Le film Slumdog Millionaire, qui triomphe en Occident et est favori pour les Oscars, n'attire pas les foules en Inde et exaspère un pays qui déteste les projecteurs braqués sur son immense pauvreté.


«Slumdog Millionaire devrait être considéré comme l'un des plus gros fantasmes gratuits imaginés sur l'Inde au 21e siècle» fustige le réalisateur K. Hariharan, dans une tribune titrée «Orientalisme pour un marché mondialisé», publiée cette semaine par le journal The Hindu.


«Pour la majorité des spectateurs occidentaux écrasés sous le poids de la crise économique mondiale, ce conte de fée sur la face la plus sordide de l'Inde devrait certainement servir de catharsis orgiaque», s'insurge-t-il.


Le long-métrage du Britannique Danny Boyle a remporté de nombreux trophées aux États-Unis et en Grande-Bretagne, pourrait rafler dimanche l'Oscar du meilleur film et s'approche des 100 millions de dollars de recettes en Amérique du Nord.


Mais l'Inde - aux ambitions de superpuissance et si fière de sa phénoménale croissance - ne goûte guère ce que la presse qualifie de «pornographie de la pauvreté» dans un pays où 455 millions d'habitants survivent chacun avec moins de 1,25 dollar par jour.

 

Une émission de télévision demandait même récemment si «vendre la misère en Inde» n'était finalement pas le meilleur moyen de percer en Occident.


La superstar de Bollywood, Amitabh Bachchan, a également dénoncé un film révélant la «face sombre» de cette «Inde qui brille»: misère, violence, mafia, drogue ou corruption.


Tout au contraire, «c'est l'histoire du triomphe d'un héros, un moins que rien des bidonvilles qui s'en sort contre toute attente», s'est défendu, dans un entretien à l'AFP, Vikras Swarup, l'auteur du roman «Q&A» à l'origine du film.

 
Mais ce conte de fée moderne - le destin d'un jeune Indien illettré d'un bidonville de Bombay remportant le jeu télévisé «Qui veut gagner des millions» - attire à peine les classes aisées urbaines anglophones dans les multiplexes. Et la version en hindi, «Slumdog Crorepati», est un flop commercial dans les petites salles des campagnes.


En comparant Slumdog Millionaire au célèbre Salaam Bombay de Mira Nair, le critique cinématographique Kishwar Desai se demande «pourquoi un film aussi médiocre est accueilli avec tant de ferveur (en Occident), 20 ans après un bien meilleur long-métrage».


«Salaam Bombay est choquant, réel et totalement authentique», alors que Slumdog Millionaire n'est qu'une vision superficielle et artificielle de l'Inde», estime M. Desai.


«Le film de Nair est vraiment indien: il a du coeur. Pour compatir avec ceux qui vivent dans une misère noire en Inde, il faut un réalisateur indien plutÈt que britannique», tranche-t-il.


D'ailleurs, Slumdog Millionaire ne plaît pas non plus aux pauvres, qui n'apprécient pas le titre «chien de bidonville».

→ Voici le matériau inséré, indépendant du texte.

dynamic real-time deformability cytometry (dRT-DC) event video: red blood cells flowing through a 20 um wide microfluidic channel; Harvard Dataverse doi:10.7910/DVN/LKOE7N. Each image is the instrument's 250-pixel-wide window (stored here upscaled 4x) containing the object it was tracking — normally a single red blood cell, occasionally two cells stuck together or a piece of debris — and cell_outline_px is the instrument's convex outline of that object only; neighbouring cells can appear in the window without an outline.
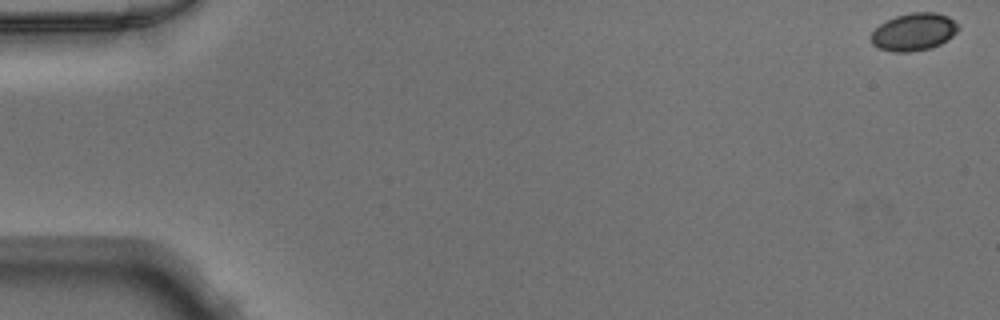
{"species": "Egyptian fruit bat (a non-hibernating species)", "species_latin": "Rousettus aegyptiacus", "temperature_condition": "warm", "stored_images_in_passage": 50, "camera_frame_rate_fps": 3000, "um_per_image_px": 0.085, "animal": {"sex": "male"}, "frame": {"image": 1, "passage_image": 1, "time_ms": 0.0, "image_size_px": [1000, 320], "cell_outline_px": [[960, 28], [952, 36], [940, 44], [932, 48], [908, 52], [892, 52], [880, 48], [872, 44], [872, 32], [880, 24], [896, 16], [912, 12], [936, 12], [948, 16]], "centroid_in_image_um": [77.68, 2.71], "position_along_channel_um": 7.3, "area_um2": 18.9}}
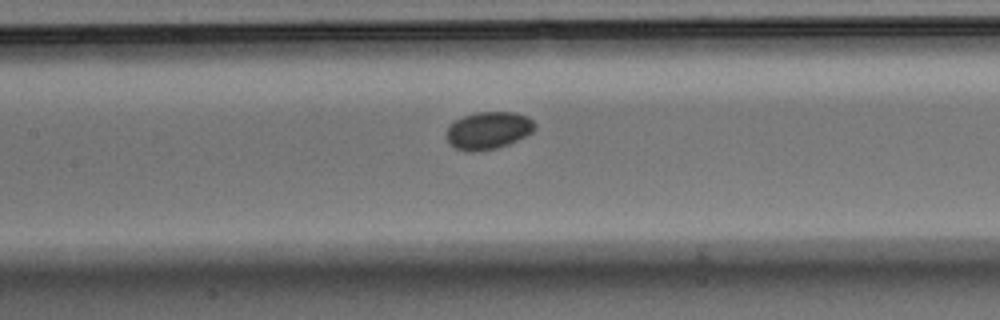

Le représentant d'une association d'habitants d'un bidonville du Bihar (est), Tapeshwar Vishwakarma, a porté plainte fin janvier contre la vedette indienne Anil Kapoor et le compositeur de la bande originale, A.R. Rahman, au motif que le film «violerait» les droits de l'Homme et la «dignité» des miséreux.

 
«M. Vishwakarma ne s'attend à rien de bon venant d'un réalisateur britannique, puisque ses ancêtres nous qualifiaient déjà de chiens», avait alors expliqué son avocat, Shruti Singh, en allusion à la colonisation britannique de l'Inde jusqu'en 1947.

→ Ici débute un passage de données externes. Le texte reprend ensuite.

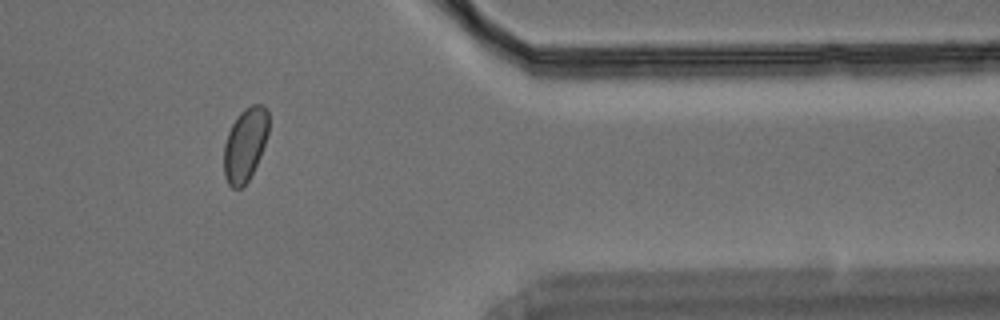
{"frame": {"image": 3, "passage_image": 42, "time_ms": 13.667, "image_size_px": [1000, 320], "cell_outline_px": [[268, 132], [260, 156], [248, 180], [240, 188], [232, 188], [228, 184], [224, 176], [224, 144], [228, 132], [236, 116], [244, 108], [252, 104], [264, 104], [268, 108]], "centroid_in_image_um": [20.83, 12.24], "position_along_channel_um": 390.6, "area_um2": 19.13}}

Les centaines de milliers d'habitants de Dharavi à Bombay, le plus grand bidonville d'Asie, où a été tournée une partie du film, sont plutÈt indifférents: «Un film est un film. C'est pour faire rêver», répond Raju Walla, 38 ans, au seuil de son logement de fortune où s'entassent 21 personnes.

 
«Slumdog Millionaire est très différent de la réalité», dit-il.